We were just a breath away from each other when all movement stopped. We stared at each other, silence surrounding us. I wanted to move forward and close the distance but I was scared. I was scared of kissing first which was the exact reason I haven't kissed Vik or any of the others yet. Well, Ethan was an exception, after what we had done, I was far beyond being scared.

"Tobi." Called Josh, bringing all of my attention back to him.

"Yeah?"

"Can I kiss you?"

"Yes," I said, my voice sounded breathy.

I closed my eyes as Josh bent up, capturing my lips in a sweet kiss. I felt the breath leave my body as I returned the kiss, allowing myself to get lost in the sweetness of our simple first kiss.

After a blissful kiss, we pulled away from each other slowly. I opened my eyes to look up into Josh's light green eyes, seeing all the love he had.

I smiled back, feeling warm and happy. Josh's hand on the back of my neck.

"Tobi." He said softly.

"Yeah?"

"I have a question."

"What is it?" I asked curiously.

"Why haven't you kissed Vik on the lips yet?" he asked softly, not really putting pressure on me but I could feel the fear build up inside me again. Josh must have seen right away.
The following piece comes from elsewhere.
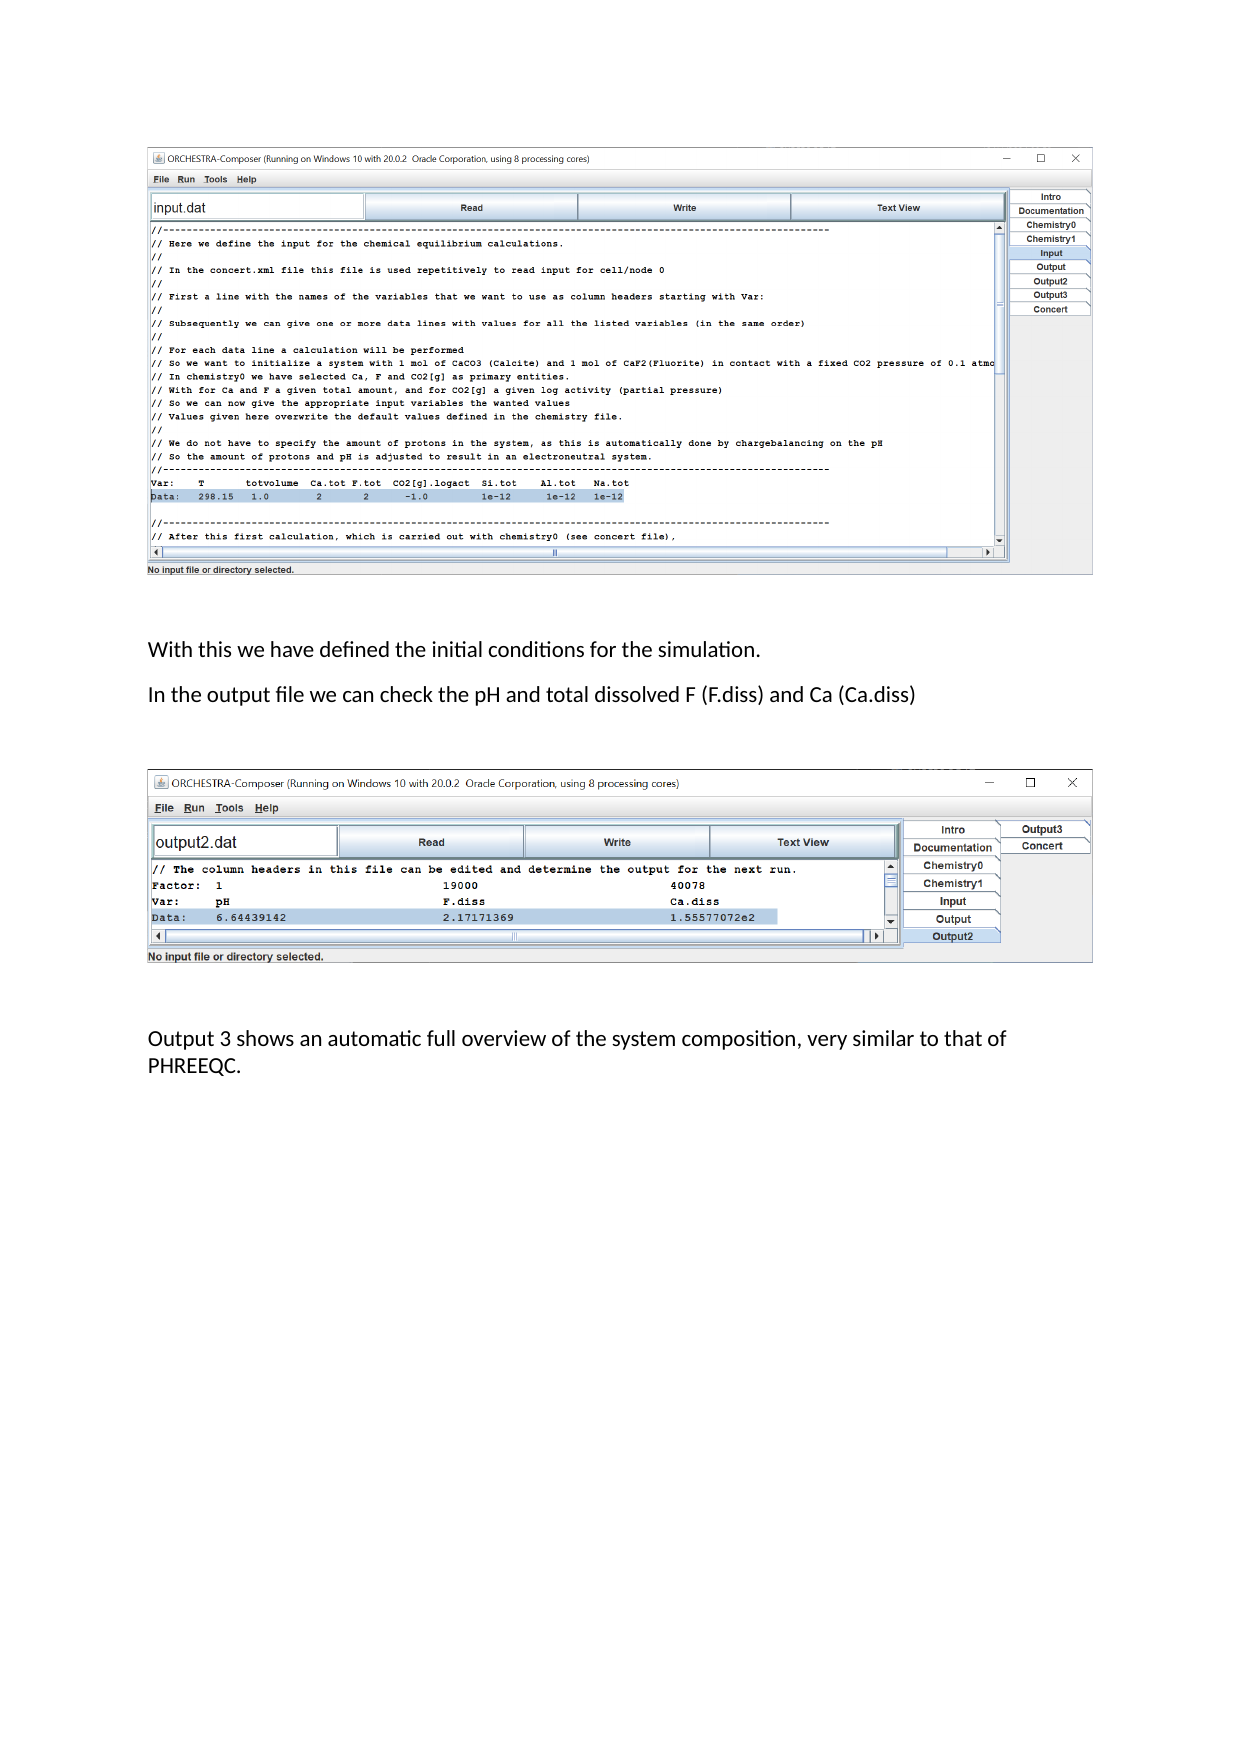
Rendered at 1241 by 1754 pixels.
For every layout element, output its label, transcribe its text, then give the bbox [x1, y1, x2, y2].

"It's ok Tobi. Take your time."

I could see the understanding in his eyes and it made me feel better. I moved to lay back down, my head resting on his chest once more, allowing me to listen to my older boyfriend's heartbeat once more. Josh didn't say anything just moved his hand from the nape of my neck to around my waist, his large hand on my stomach, his fingers making soothing circles.

We laid there for a while, the quiet surrounding us, allowing me to think. I was scared to kiss Vik. I couldn't kiss him first. The reason why was so stupid but I felt like...

"I haven't kissed Vik yet because I am scared I am not good enough to kiss him."

I felt Josh's arm tighten around me and his hand squeezed mine.

"What makes you think that Tobi?" he asked, his voice causing vibrations in his chest.

"I don't know," I said being honest. "I feel like I'm not good enough for Vik or any of you guys for that matter sometimes. I know we are all equals in this relationship, that goes without saying, but..."

"But what Tobi?" he said, his voice barely above a whisper.

I sighed before speaking, "But I feel...I feel insecure and I have no idea why. Usually, I don't give a fuck about what people think or how I act around people but it's you guys. I'm afraid of how I should act, what I should do, how you guys will respond to how I act..." I felt tears come to my eyes.

"Oh, Tobi." Cooed Josh, using his one arm around me to keep me close, while his other hand readjusted to lace our fingers together. "You shouldn't worry about things like that. We love you for who you are and it doesn't matter what you do or how you act because we are still going to love you, no matter what. I understand you feel insecure but it's ok, we all feel insecure sometimes. You don't need to rush into anything, just take your time. If you aren't ready to kiss Vik, don't worry about it. Kiss him in your own time. We won't judge you, we promise."

More tears fell down my face at his kind words. I knew he was speaking the truth and I felt more at ease about the whole kissing thing. Somehow I was not as scared and it was all thanks to Josh.

"Thank you, Josh," I said quietly before burying my head into his chest more. "I love you."

"I love you too Tobi." He said kissing the top of my head, keeping me close. We laid there in silence for a while, peace surrounding us. I was so relaxed and happy in his hold that I began to fall asleep into one of the best sleep I have ever had.

-End Chapter-

A/N: I don't think I could have made this any fluffier if I tried. Sweet cute moments with your 11 years gang! Yeah!

I am gonna say this again, thank you so much for all of the support that you give to this book. I can not do it without you guys. Honestly.

I hope you enjoyed reading this and may your day be filled with love, smiles, and happiness.